(Stored data)
****************************************

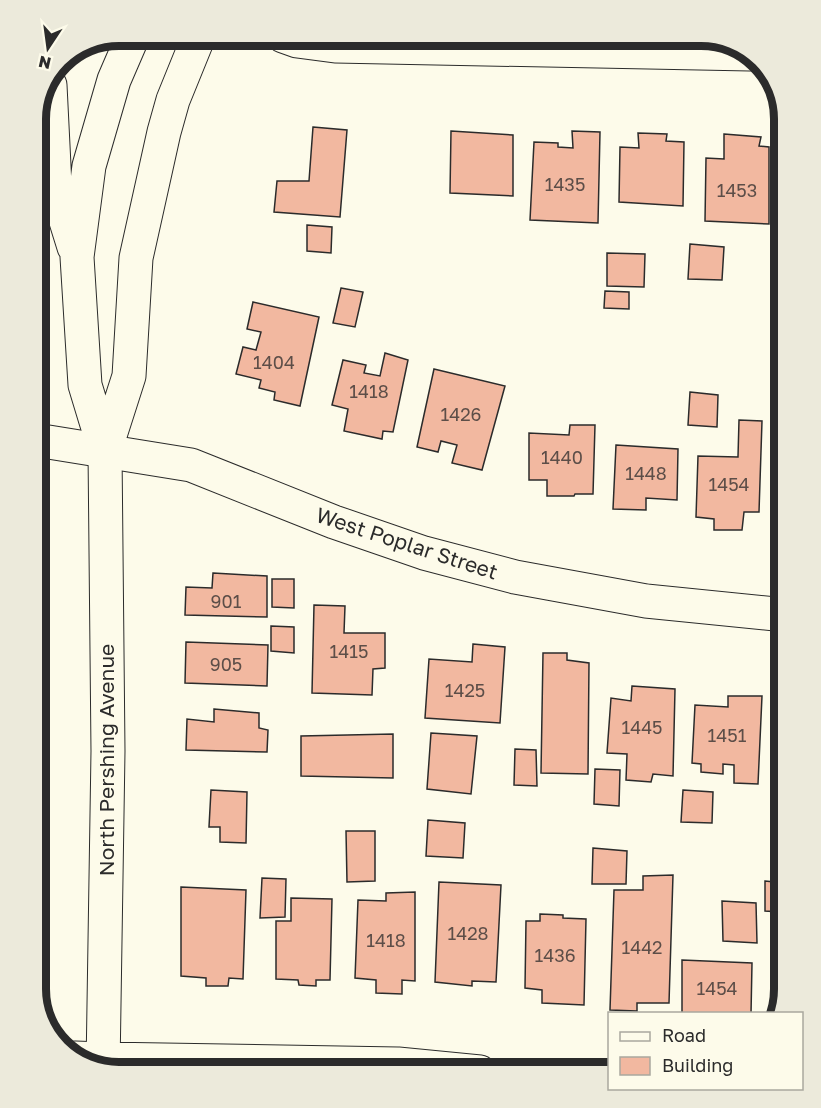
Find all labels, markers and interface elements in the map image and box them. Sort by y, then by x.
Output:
north arrow [18,18,78,78]
text: N [36,52,53,74]
house number: 1435 [545,173,585,195]
house number: 1453 [717,179,757,201]
house number: 1404 [253,351,295,373]
house number: 1418 [349,380,389,402]
house number: 1426 [440,403,482,425]
house number: 1440 [541,446,583,468]
house number: 1448 [625,462,667,484]
house number: 1454 [708,473,750,495]
street label: West Poplar Street [313,501,501,585]
house number: 901 [211,590,242,612]
house number: 1415 [330,640,368,662]
street label: North Pershing Avenue [93,644,119,876]
house number: 905 [210,653,242,675]
house number: 1425 [445,679,485,701]
house number: 1445 [621,716,663,738]
house number: 1451 [708,724,747,746]
house number: 1428 [447,922,489,944]
house number: 1418 [366,929,406,951]
house number: 1442 [621,936,663,958]
house number: 1436 [534,944,576,966]
house number: 1454 [696,977,738,999]
legend [608,1012,803,1090]
text: Road [662,1024,706,1046]
text: Building [662,1054,733,1076]

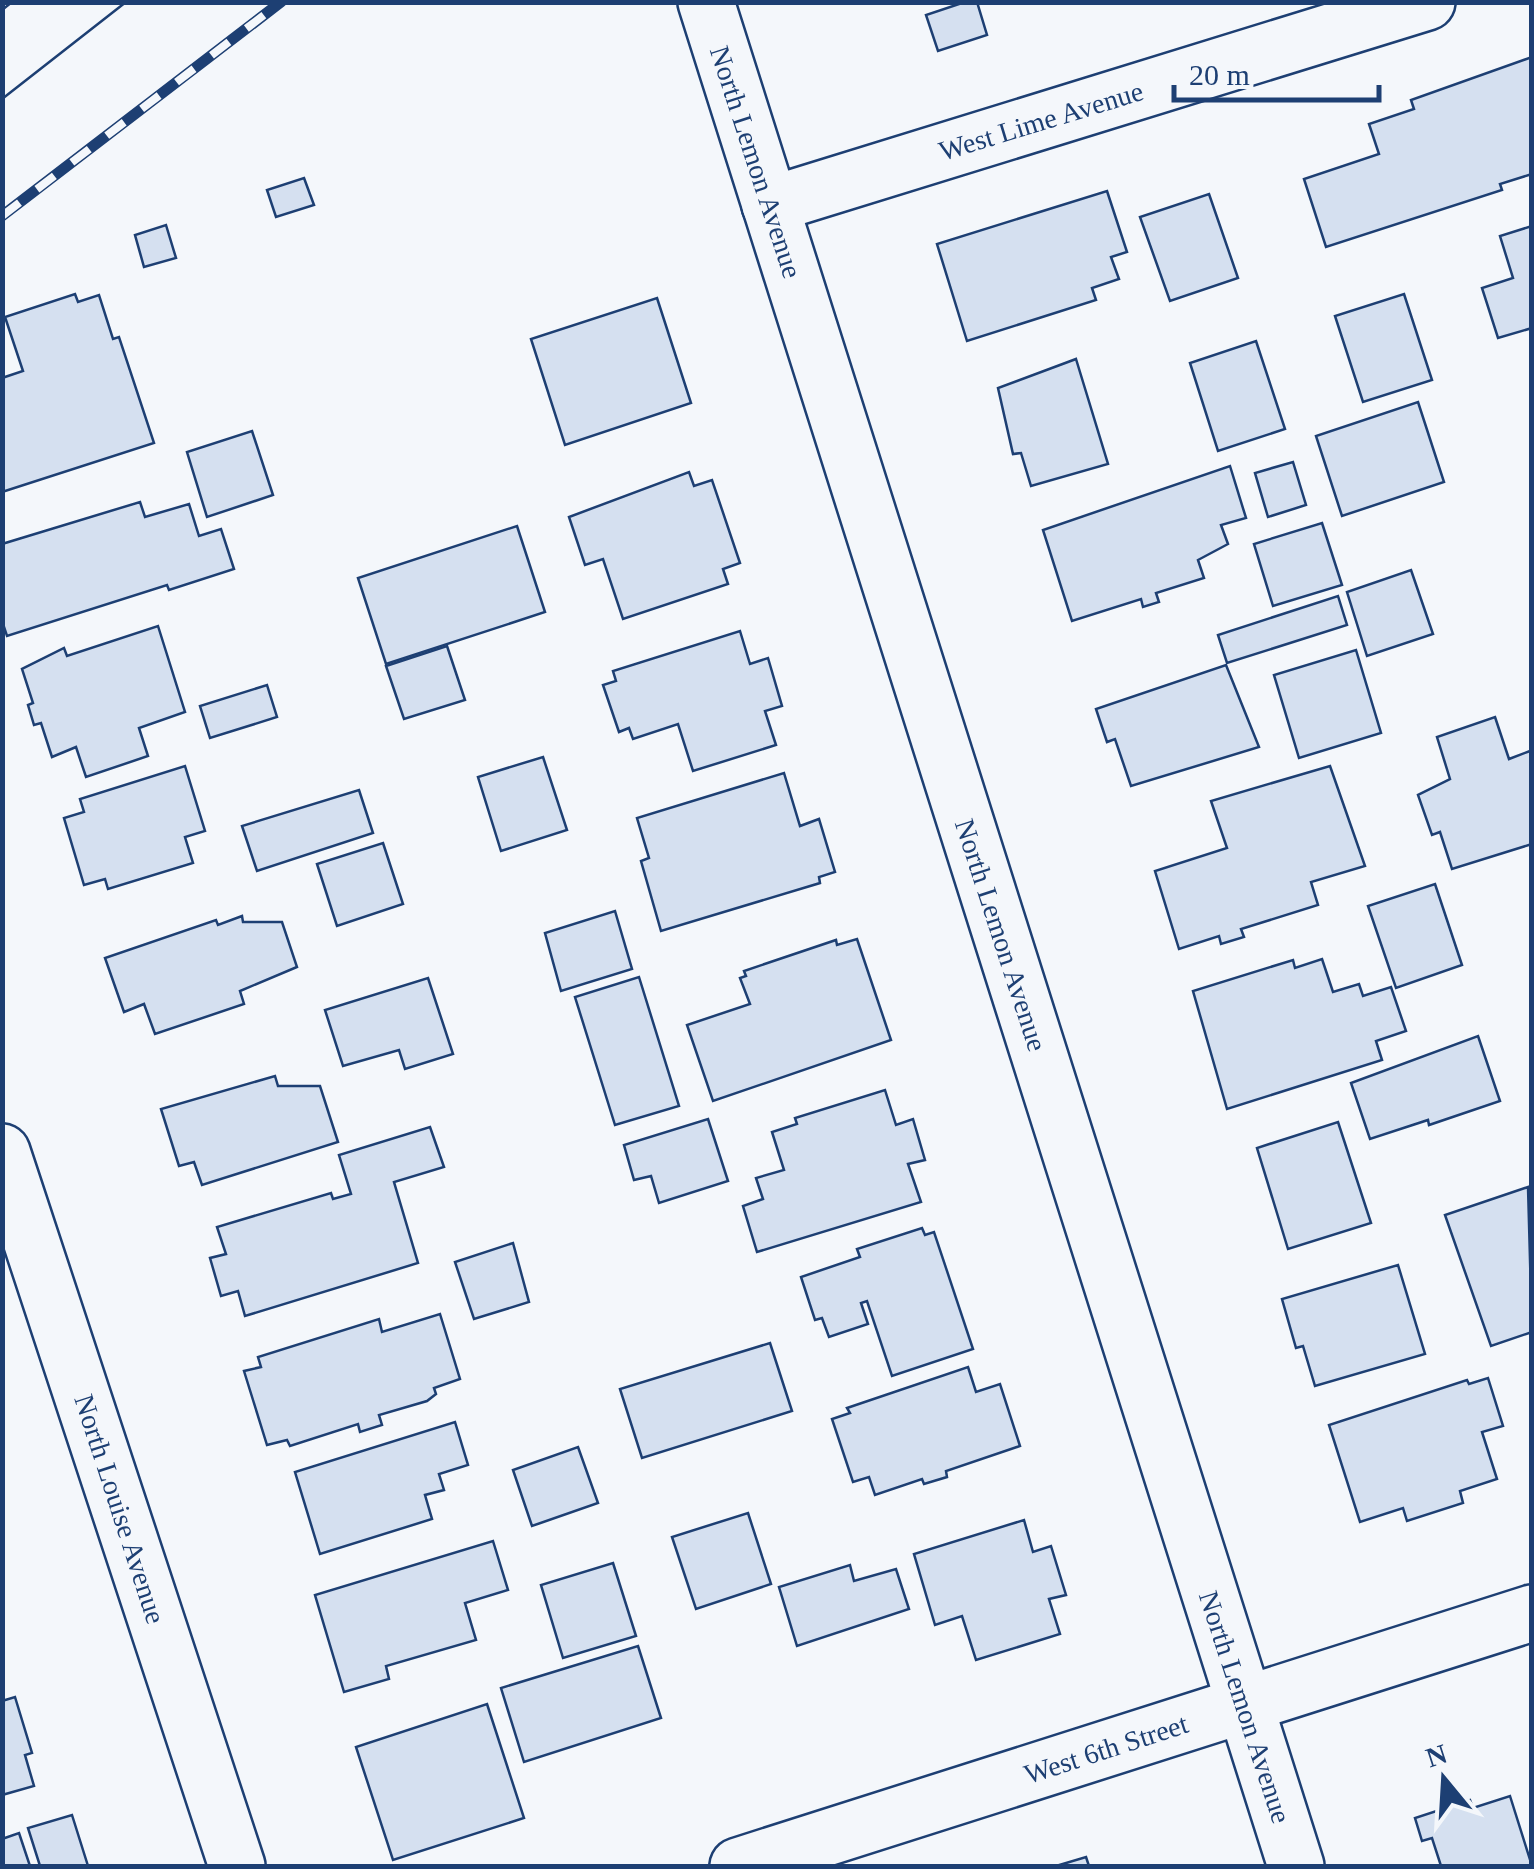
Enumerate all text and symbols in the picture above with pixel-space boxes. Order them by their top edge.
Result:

****************************************

Exercise —
Repeat all of the records verbatim, leaving out the pictures.

Output of the task —
Find all labels, markers and interface elements in the map image and box them. Sort by y, then by x.
Output:
north arrow [18,18,78,78]
text: N [36,52,53,74]
house number: 1435 [545,173,585,195]
house number: 1453 [717,179,757,201]
house number: 1404 [253,351,295,373]
house number: 1418 [349,380,389,402]
house number: 1426 [440,403,482,425]
house number: 1440 [541,446,583,468]
house number: 1448 [625,462,667,484]
house number: 1454 [708,473,750,495]
street label: West Poplar Street [313,501,501,585]
house number: 901 [211,590,242,612]
house number: 1415 [330,640,368,662]
street label: North Pershing Avenue [93,644,119,876]
house number: 905 [210,653,242,675]
house number: 1425 [445,679,485,701]
house number: 1445 [621,716,663,738]
house number: 1451 [708,724,747,746]
house number: 1428 [447,922,489,944]
house number: 1418 [366,929,406,951]
house number: 1442 [621,936,663,958]
house number: 1436 [534,944,576,966]
house number: 1454 [696,977,738,999]
legend [608,1012,803,1090]
text: Road [662,1024,706,1046]
text: Building [662,1054,733,1076]

Enumerate all text and symbols in the picture above with pixel-space boxes. Order them by their top edge.
Result:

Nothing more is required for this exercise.